The Highway 97 six-laning project is complete, making it easier for people to travel through the area by widening the highway and upgrading several busy intersections.

“The Government of Canada recognizes how important investing in transportation networks is to economic growth and strengthening the middle class,” said Stephen Fuhr, MP for Kelowna-Lake Country, on behalf of François-Philippe Champagne, federal Minister of Infrastructure and Communities. “Our government is proud to have helped make the widening of Highway 97 possible, which will allow residents to spend less time on the road and businesses to move their goods to market safely and efficiently.”

This part of the Highway 97 corridor sees approximately 40,000 vehicles a day. Kelowna’s continued growth will mean that number will keep increasing, causing heavier traffic. The completion of this project will help make travel times shorter and help get people where they need to go quicker, through several upgrades.
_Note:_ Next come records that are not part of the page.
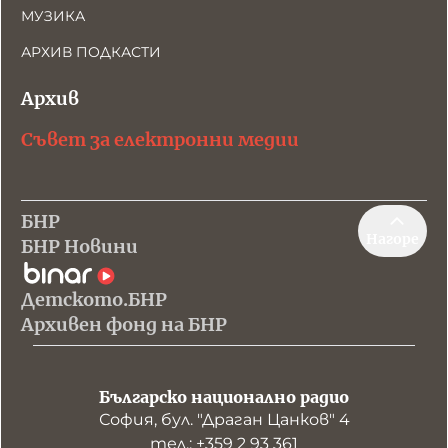
МУЗИКА
АРХИВ ПОДКАСТИ
Архив
Съвет за електронни медии
БНР
Нагоре
БНР Новини
Детското.БНР
Архивен фонд на БНР
Българско национално радио
София, бул. "Драган Цанков" 4
тел.: +359 2 93 361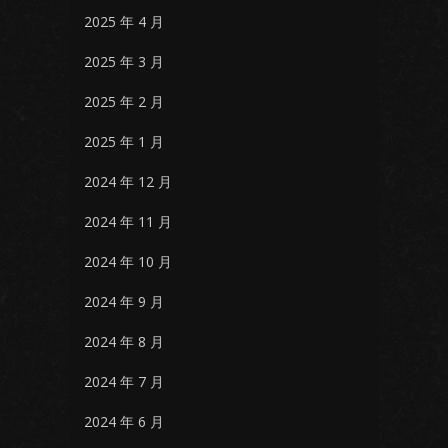
2025 年 4 月
2025 年 3 月
2025 年 2 月
2025 年 1 月
2024 年 12 月
2024 年 11 月
2024 年 10 月
2024 年 9 月
2024 年 8 月
2024 年 7 月
2024 年 6 月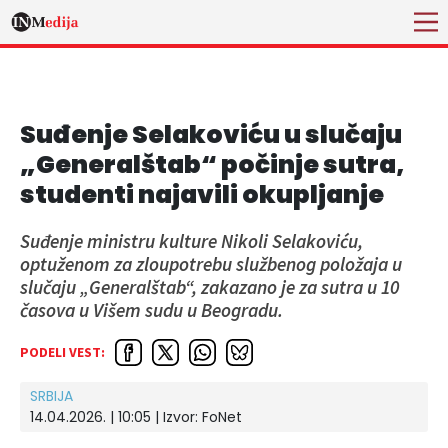
Suđenje Selakoviću u slučaju
„Generalštab“ počinje sutra,
studenti najavili okupljanje
Suđenje ministru kulture Nikoli Selakoviću,
optuženom za zloupotrebu službenog položaja u
slučaju „Generalštab“, zakazano je za sutra u 10
časova u Višem sudu u Beogradu.
PODELI VEST:
SRBIJA
14.04.2026. | 10:05
| Izvor:
FoNet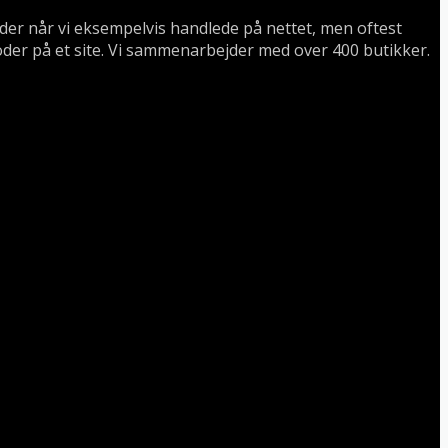
koder når vi eksempelvis handlede på nettet, men oftest
oder på et site. Vi sammenarbejder med over 400 butikker.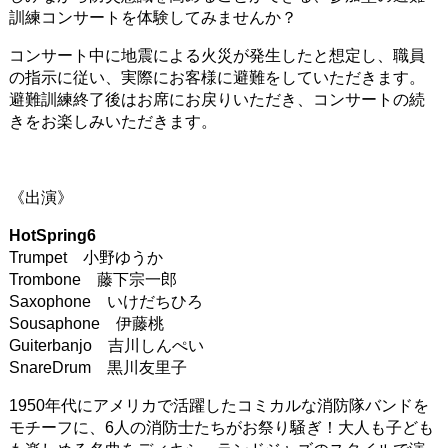
訓練コンサートを体験してみませんか？
コンサート中に地震による火災が発生したと想定し、職員
の指示に従い、実際にお客様に避難をしていただきます。
避難訓練終了後はお席にお戻りいただき、コンサートの続
きをお楽しみいただきます。
《出演》
HotSpring6
Trumpet 小野ゆうか
Trombone 藤下宗一郎
Saxophone いけだちひろ
Sousaphone 伊藤桃
Guiterbanjo 吉川しんぺい
SnareDrum 黒川友里子
1950年代にアメリカで活躍したコミカルな消防隊バンドを
モチーフに、6人の消防士たちがお祭り騒ぎ！大人も子ども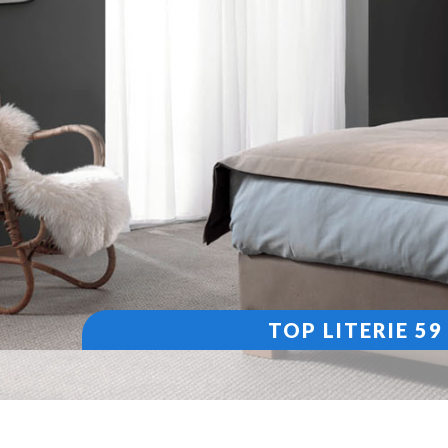
TOP LITERIE 5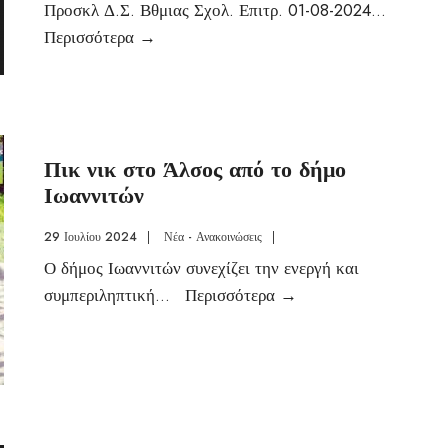
Προσκλ Δ.Σ. Βθμιας Σχολ. Επιτρ. 01-08-2024
...
Περισσότερα
→
Πικ νικ στο Άλσος από το δήμο
Ιωαννιτών
29 Ιουλίου 2024
|
Νέα - Ανακοινώσεις
|
Ο δήμος Ιωαννιτών συνεχίζει την ενεργή και
συμπεριληπτική
...
Περισσότερα
→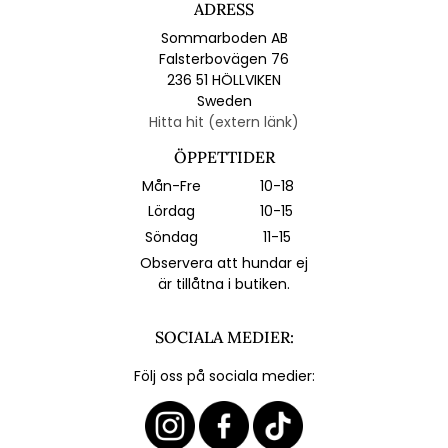
ADRESS
Sommarboden AB
Falsterbovägen 76
236 51 HÖLLVIKEN
Sweden
Hitta hit (extern länk)
ÖPPETTIDER
Mån-Fre
10-18
Lördag
10-15
Söndag
11-15
Observera att hundar ej
är tillåtna i butiken.
SOCIALA MEDIER:
Följ oss på sociala medier: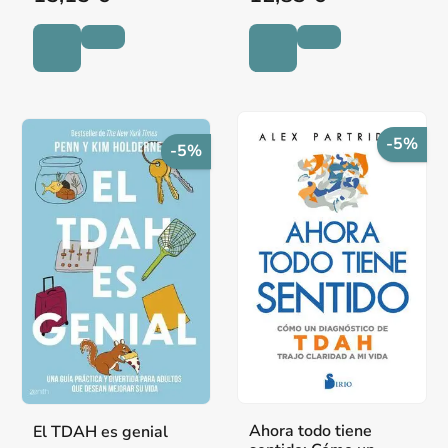
-5%
-5%
Ahora todo tiene
El TDAH es genial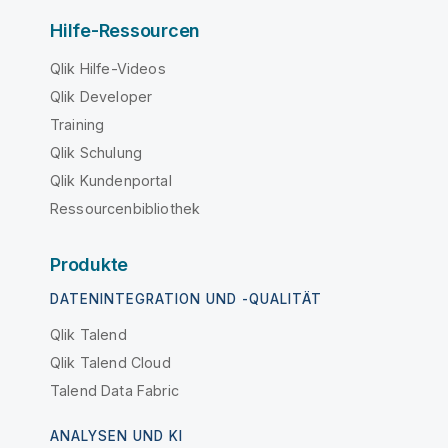
Hilfe-Ressourcen
Qlik Hilfe-Videos
Qlik Developer
Training
Qlik Schulung
Qlik Kundenportal
Ressourcenbibliothek
Produkte
DATENINTEGRATION UND -QUALITÄT
Qlik Talend
Qlik Talend Cloud
Talend Data Fabric
ANALYSEN UND KI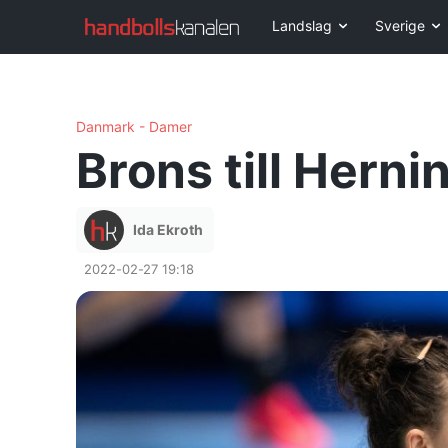
Landslag
Sverige
Danmark - Damer
Brons till Herni
Ida Ekroth
2022-02-27 19:18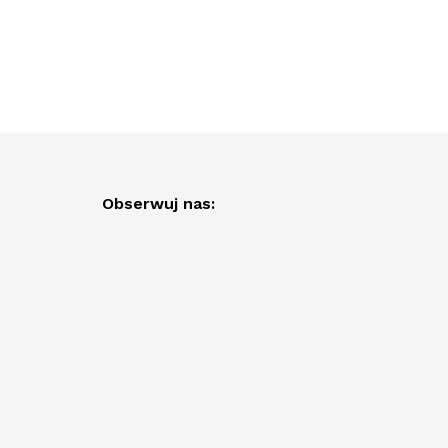
Obserwuj nas: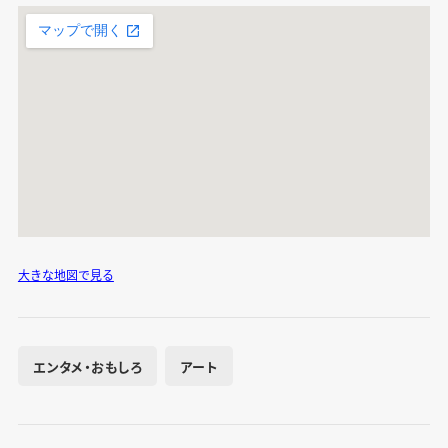
大きな地図で見る
エンタメ・おもしろ
アート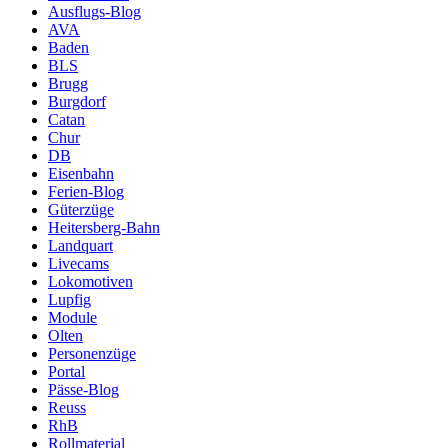
Ausflugs-Blog
AVA
Baden
BLS
Brugg
Burgdorf
Catan
Chur
DB
Eisenbahn
Ferien-Blog
Güterzüge
Heitersberg-Bahn
Landquart
Livecams
Lokomotiven
Lupfig
Module
Olten
Personenzüge
Portal
Pässe-Blog
Reuss
RhB
Rollmaterial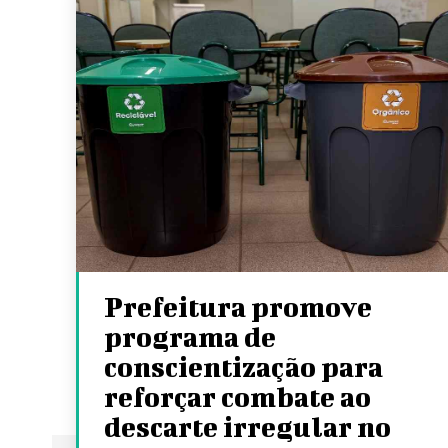
Prefeitura promove
programa de
conscientização para
reforçar combate ao
descarte irregular no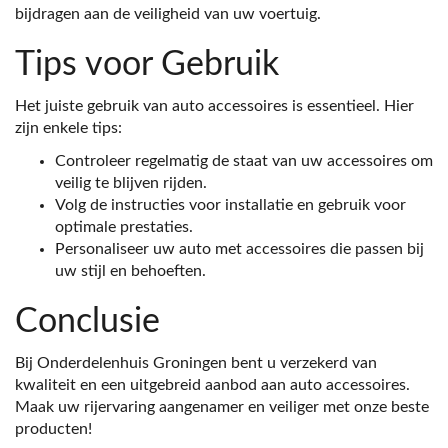
bijdragen aan de veiligheid van uw voertuig.
Tips voor Gebruik
Het juiste gebruik van auto accessoires is essentieel. Hier
zijn enkele tips:
Controleer regelmatig de staat van uw accessoires om
veilig te blijven rijden.
Volg de instructies voor installatie en gebruik voor
optimale prestaties.
Personaliseer uw auto met accessoires die passen bij
uw stijl en behoeften.
Conclusie
Bij Onderdelenhuis Groningen bent u verzekerd van
kwaliteit en een uitgebreid aanbod aan auto accessoires.
Maak uw rijervaring aangenamer en veiliger met onze beste
producten!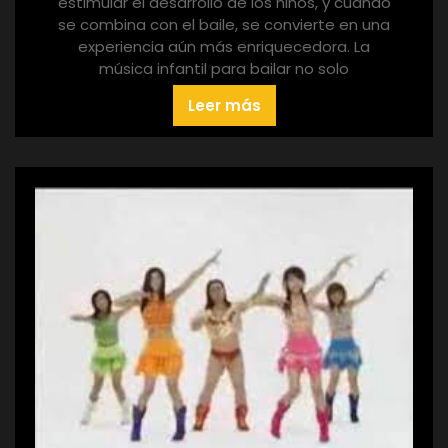
estimular el desarrollo de los niños, y cuando
se combina con el baile, se convierte en una
experiencia aún más enriquecedora. La
música infantil para bailar no solo
Leer más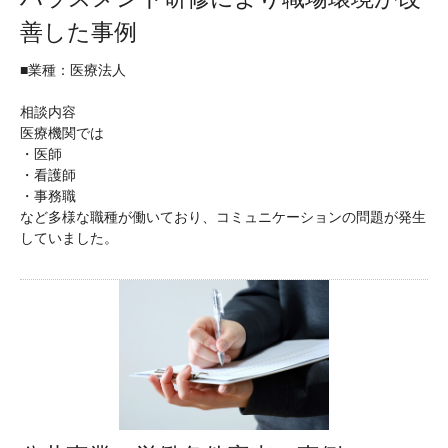
善した事例
■業種：医療法人
相談内容
医療機関では
・医師
・看護師
・事務職
など多様な職種が働いており、コミュニケーションの問題が発生
していました。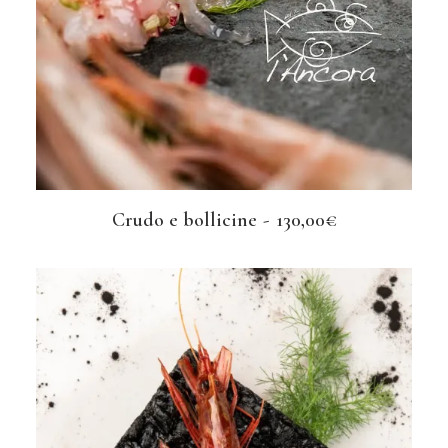
Crudo e bollicine
130,00
€
AGGIUNGI AL CARRELLO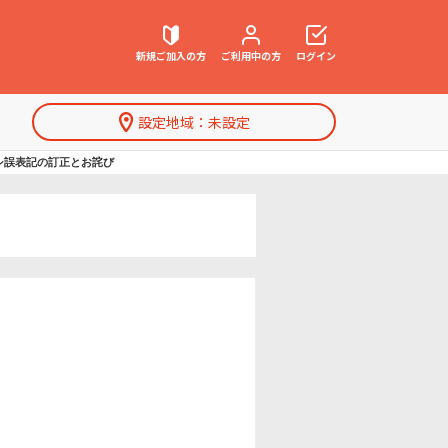
新規ご加入の方
ご利用中の方
ログイン
設定地域：
未設定
契約内容確認・変更
ラシ誤表記の訂正とお詫び
お困りごと解決・よくあるご質問
特集一覧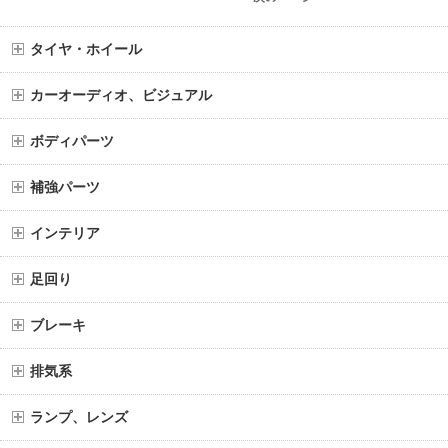
タイヤ・ホイール
カーオーディオ、ビジュアル
ボディパーツ
補強パーツ
インテリア
足回り
ブレーキ
排気系
ランプ、レンズ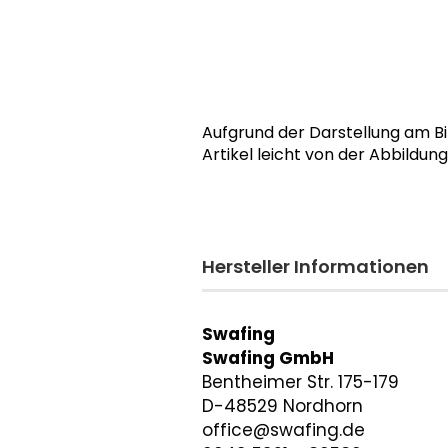
Aufgrund der Darstellung am B
Artikel leicht von der Abbildun
Hersteller Informationen
Swafing
Swafing GmbH
Bentheimer Str. 175-179
D-48529 Nordhorn
office@swafing.de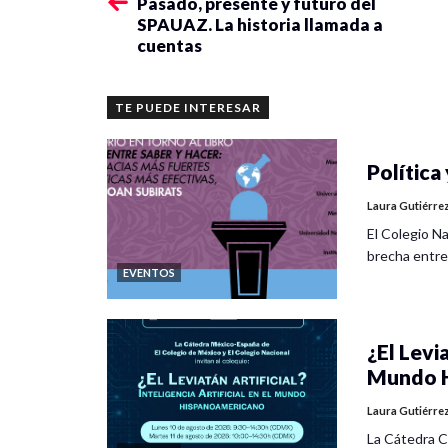
Pasado, presente y futuro del
SPAUAZ. La historia llamada a
cuentas
TE PUEDE INTERESAR
Política 
Laura Gutiérre
El Colegio Na
brecha entre
EVENTOS
¿El Levia
Mundo H
Laura Gutiérre
La Cátedra C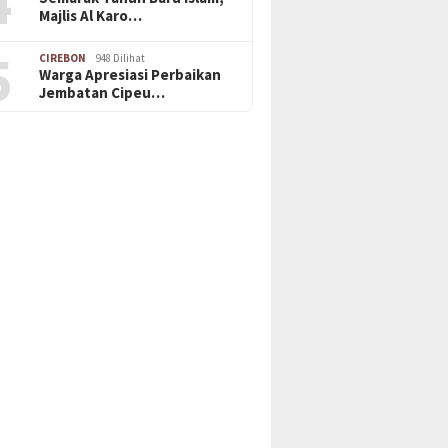
4
Majlis Al Karo…
5
CIREBON
948 Dilihat
Warga Apresiasi Perbaikan
Jembatan Cipeu…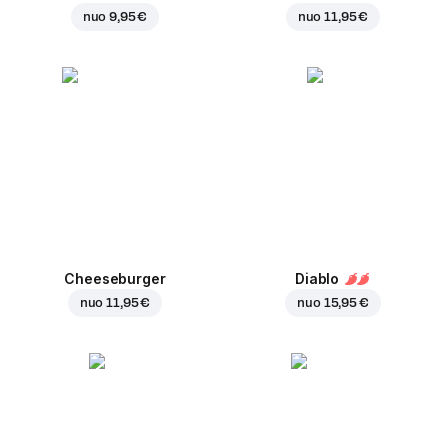
nuo
9,95 €
nuo
11,95 €
Cheeseburger
Diablo
nuo
11,95 €
nuo
15,95 €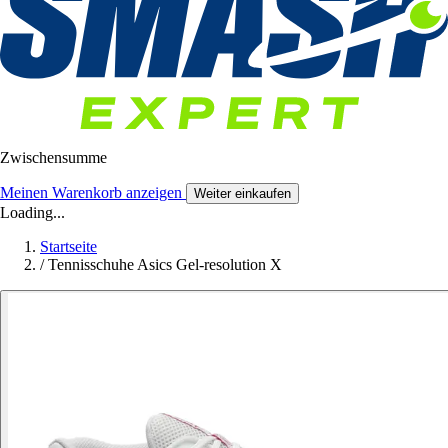
Zwischensumme
Meinen Warenkorb anzeigen
Weiter einkaufen
Loading...
Startseite
/
Tennisschuhe Asics Gel-resolution X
Improvement work included expanding 4.5 kilometres of Highway 97 to six lanes from Highway 33 to Edwards Road, an increase in high occupancy vehicle (HOV) lanes and intersection upgrades to Leathead, McCurdy, Findlay/Hollywood and Sexsmith roads. Crews also re-aligned Rutland Road with a new roundabout at Old Vernon Road for better traffic flow, along with other side-road improvements.


“These upgrades should make it easier and safer for people to move through Kelowna,” said Claire Trevena, B.C.’s Minister of Transportation and Infrastructure. “They also create a better connection from the downtown core to the University of British Columbia Okanagan campus and Kelowna Airport.”

The $67-million project was cost-shared, with $18 million from the federal government through the Building Canada Fund, close to $1 million from the City of Kelowna and the remainder from the Province. The city also expanded the bus, rapid transit and cycling networks in the area to reduce traffic congestion.

“The widening project and intersection upgrades have enhanced our transportation infrastructure for the long term and will reduce congestion and improve safety in this vital corridor,” said Colin Basran, mayor of Kelowna. “We’re very pleased to see this project complete.”

The ministry appreciates peoples’ patience while this work to improve safety and capacity was carried out.